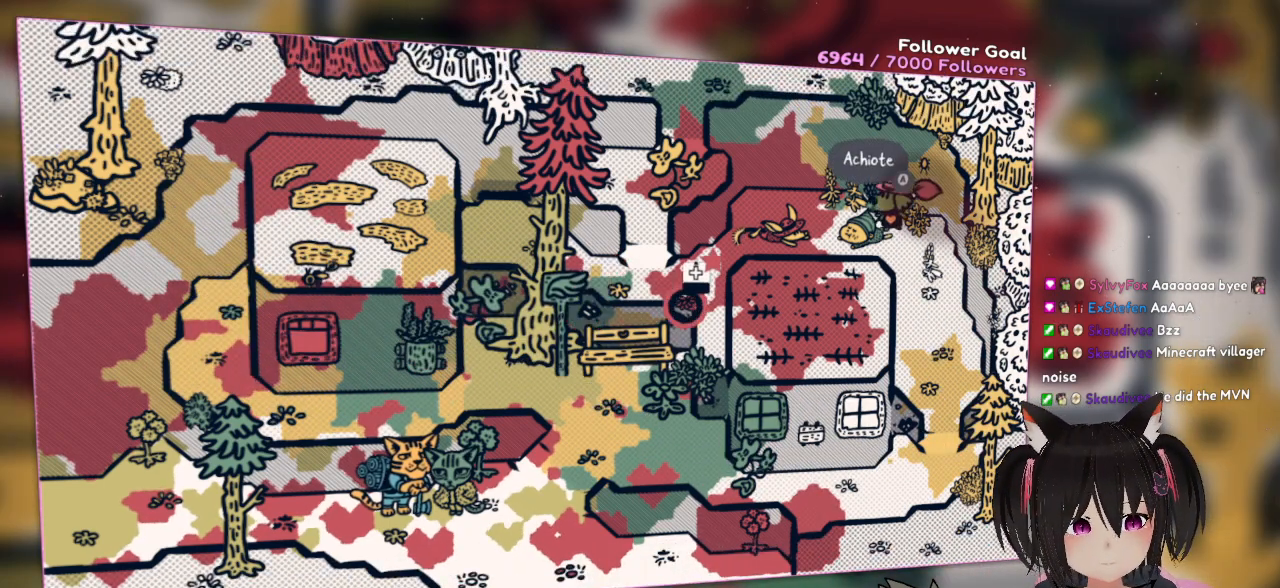
{"buttons": [], "left_stick": "center", "right_stick": "center", "events": [[67, "left_stick", "left"], [67, "right_stick", "center"], [233, "left_stick", "center"]]}
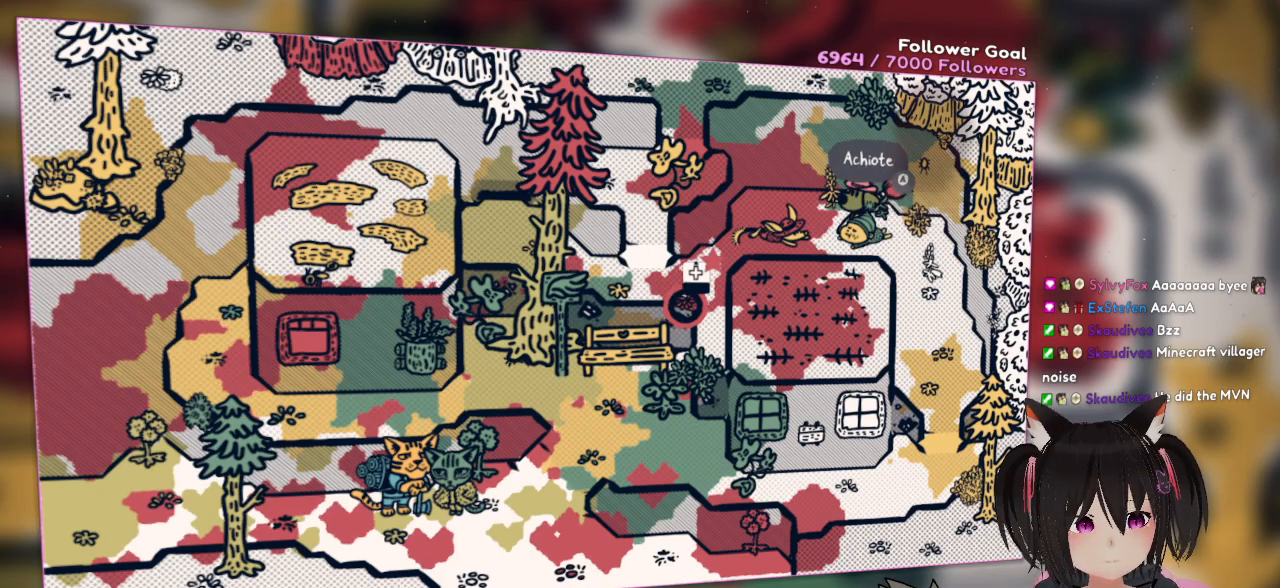
{"buttons": [], "left_stick": "right", "right_stick": "center", "events": [[467, "left_stick", "right"]]}
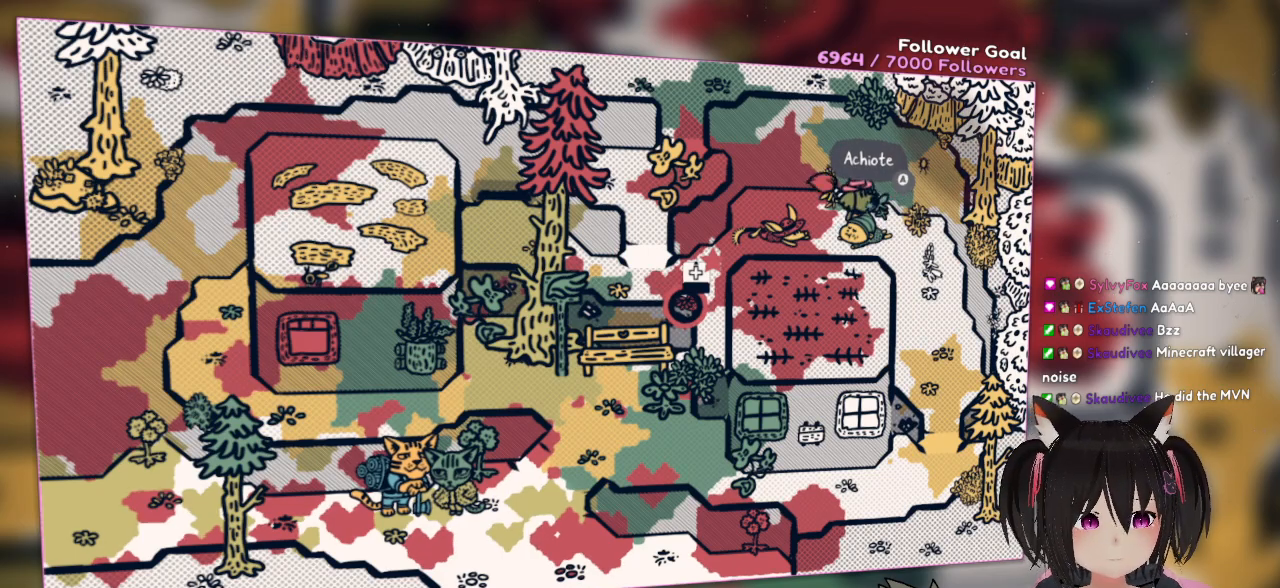
{"buttons": [], "left_stick": "center", "right_stick": "center", "events": [[33, "left_stick", "center"], [100, "left_stick", "left"], [467, "left_stick", "center"]]}
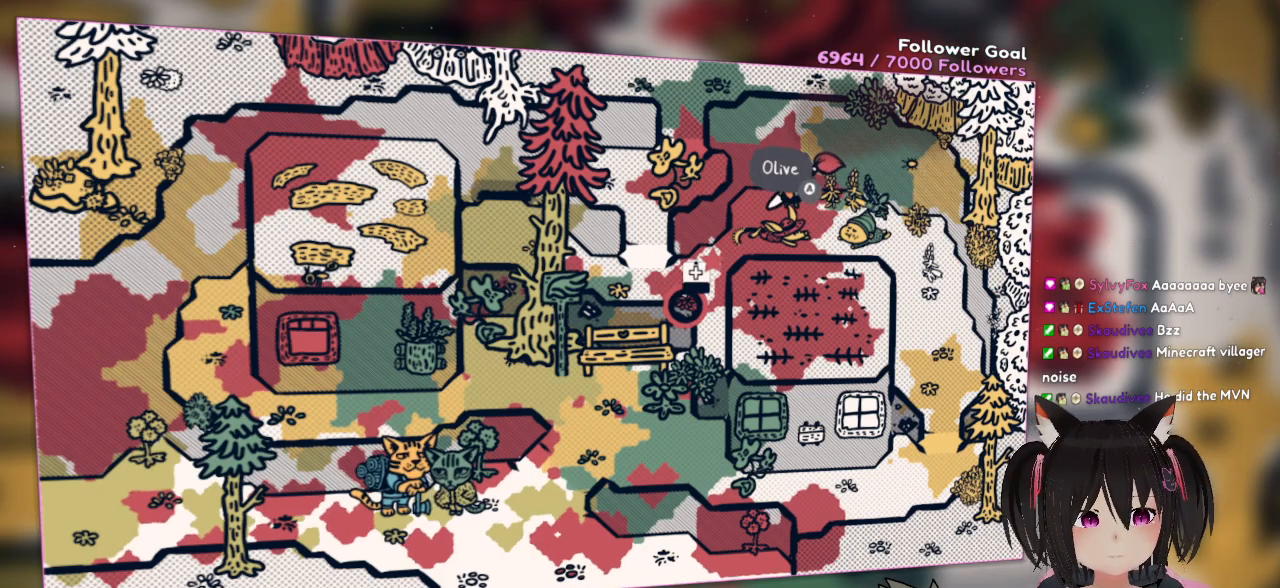
{"buttons": [], "left_stick": "right", "right_stick": "center", "events": [[383, "left_stick", "right"]]}
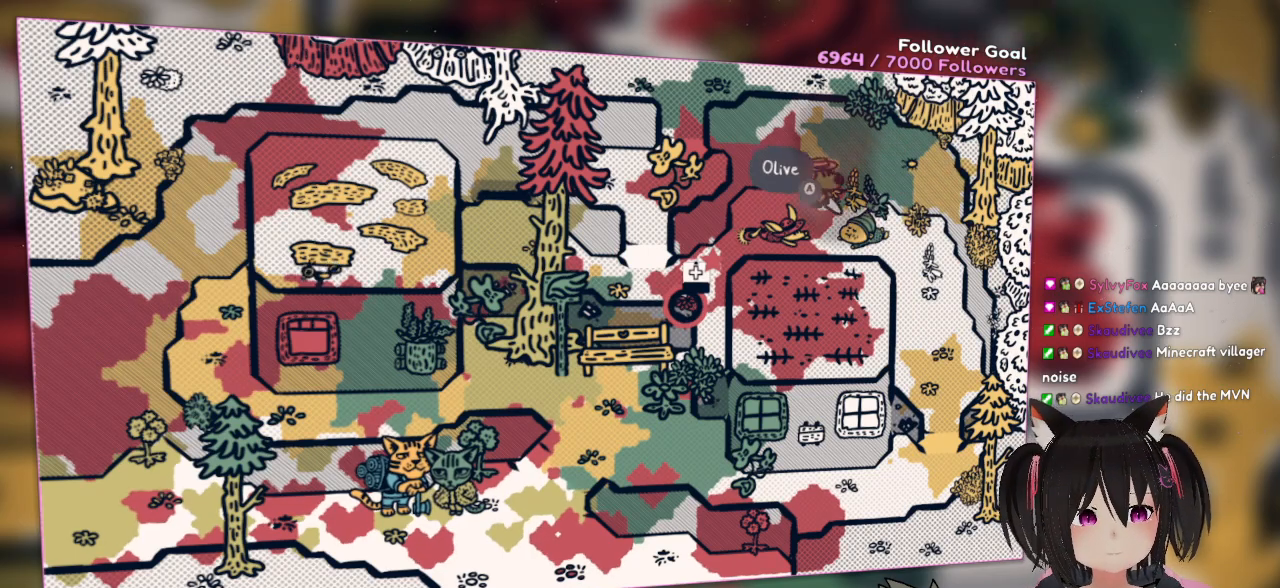
{"buttons": [], "left_stick": "left", "right_stick": "center", "events": [[150, "left_stick", "center"], [450, "left_stick", "left"]]}
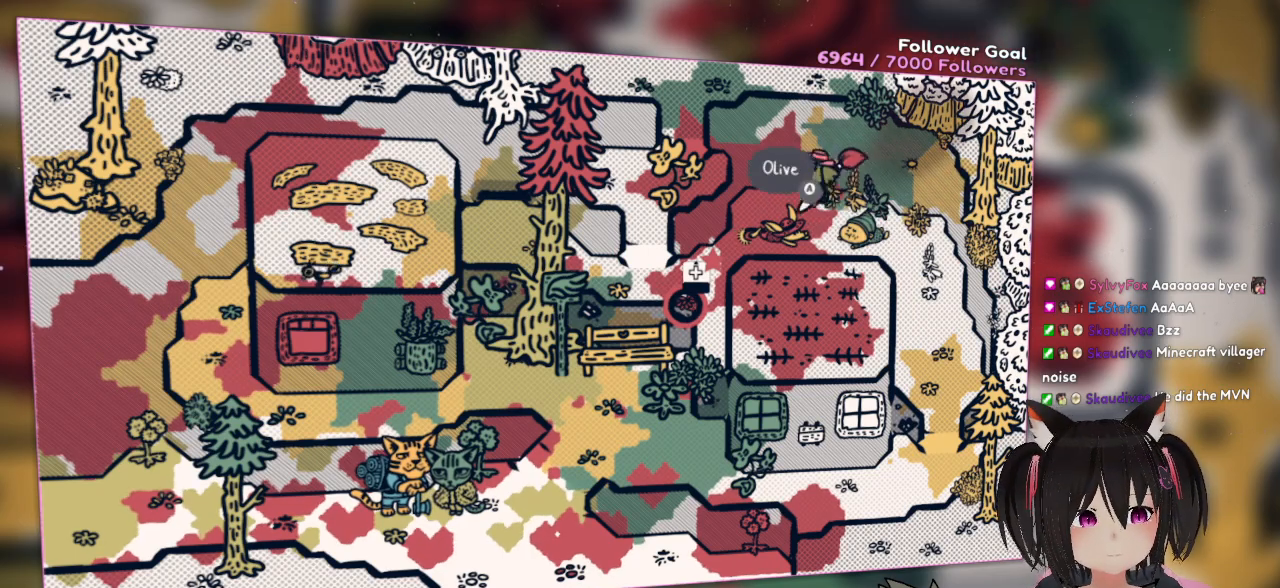
{"buttons": [], "left_stick": "center", "right_stick": "center", "events": [[117, "left_stick", "center"], [333, "left_stick", "down-right"], [467, "left_stick", "center"]]}
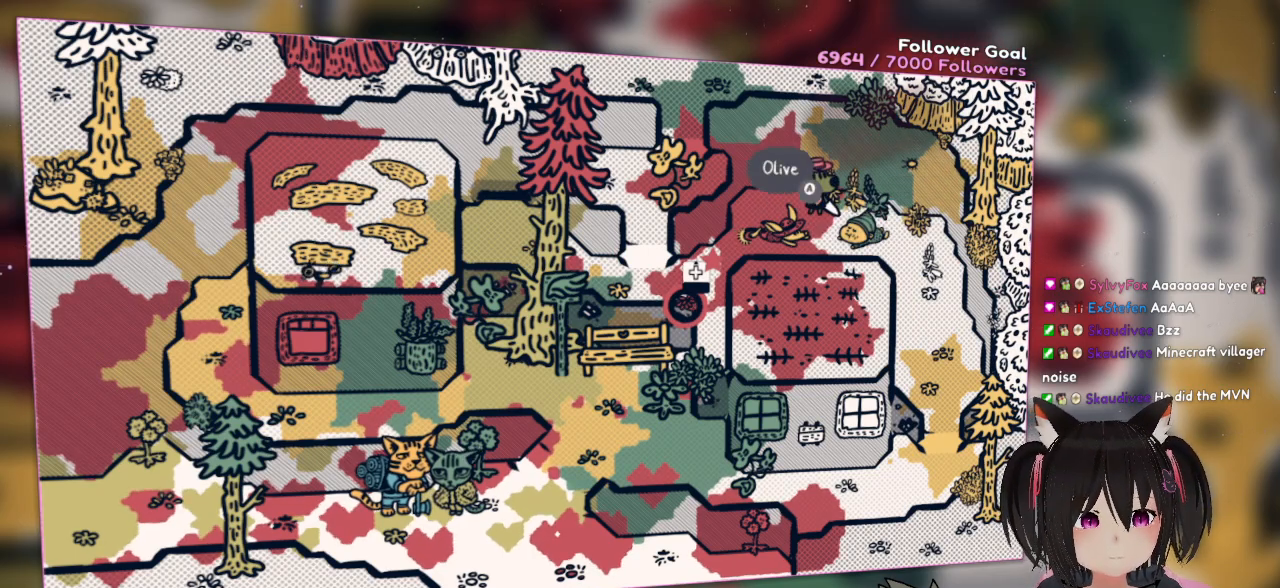
{"buttons": [], "left_stick": "center", "right_stick": "center", "events": [[283, "left_stick", "right"], [417, "left_stick", "center"]]}
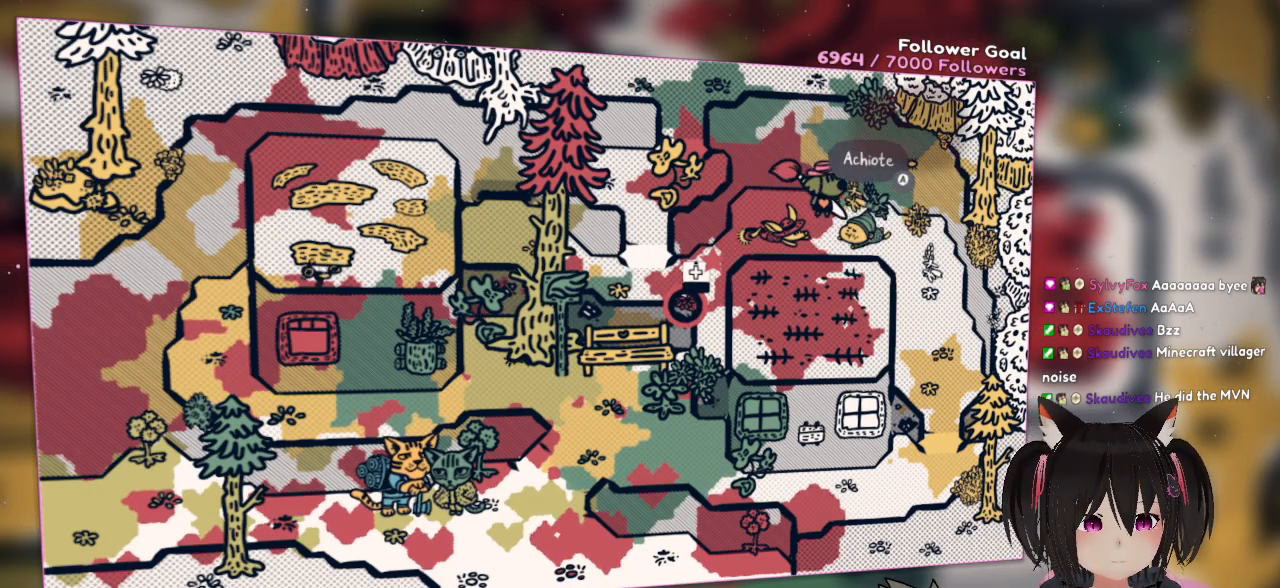
{"buttons": ["B"], "left_stick": "center", "right_stick": "center", "events": [[450, "B", "down"]]}
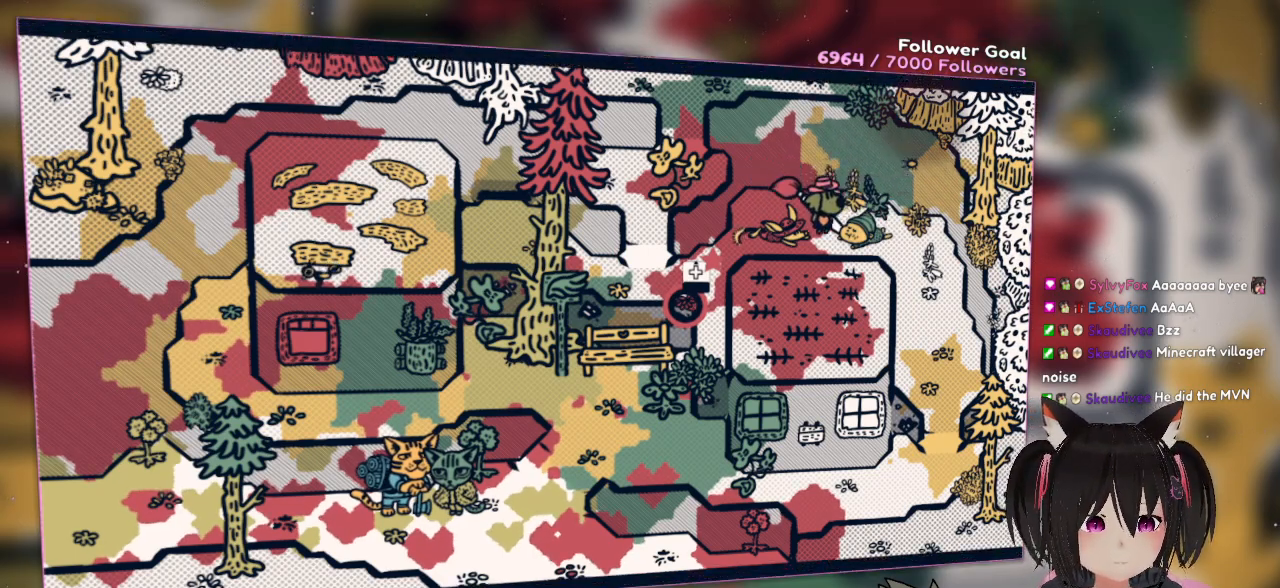
{"buttons": [], "left_stick": "center", "right_stick": "center", "events": [[33, "B", "up"]]}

WORK ITEM >> Please copy the records above word for word, leaving out every picture.

ANSWER BELOW >>
{"buttons": [], "left_stick": "center", "right_stick": "center", "events": [[67, "left_stick", "left"], [67, "right_stick", "center"], [233, "left_stick", "center"]]}
{"buttons": [], "left_stick": "right", "right_stick": "center", "events": [[467, "left_stick", "right"]]}
{"buttons": [], "left_stick": "center", "right_stick": "center", "events": [[33, "left_stick", "center"], [100, "left_stick", "left"], [467, "left_stick", "center"]]}
{"buttons": [], "left_stick": "right", "right_stick": "center", "events": [[383, "left_stick", "right"]]}
{"buttons": [], "left_stick": "left", "right_stick": "center", "events": [[150, "left_stick", "center"], [450, "left_stick", "left"]]}
{"buttons": [], "left_stick": "center", "right_stick": "center", "events": [[117, "left_stick", "center"], [333, "left_stick", "down-right"], [467, "left_stick", "center"]]}
{"buttons": [], "left_stick": "center", "right_stick": "center", "events": [[283, "left_stick", "right"], [417, "left_stick", "center"]]}
{"buttons": ["B"], "left_stick": "center", "right_stick": "center", "events": [[450, "B", "down"]]}
{"buttons": [], "left_stick": "center", "right_stick": "center", "events": [[33, "B", "up"]]}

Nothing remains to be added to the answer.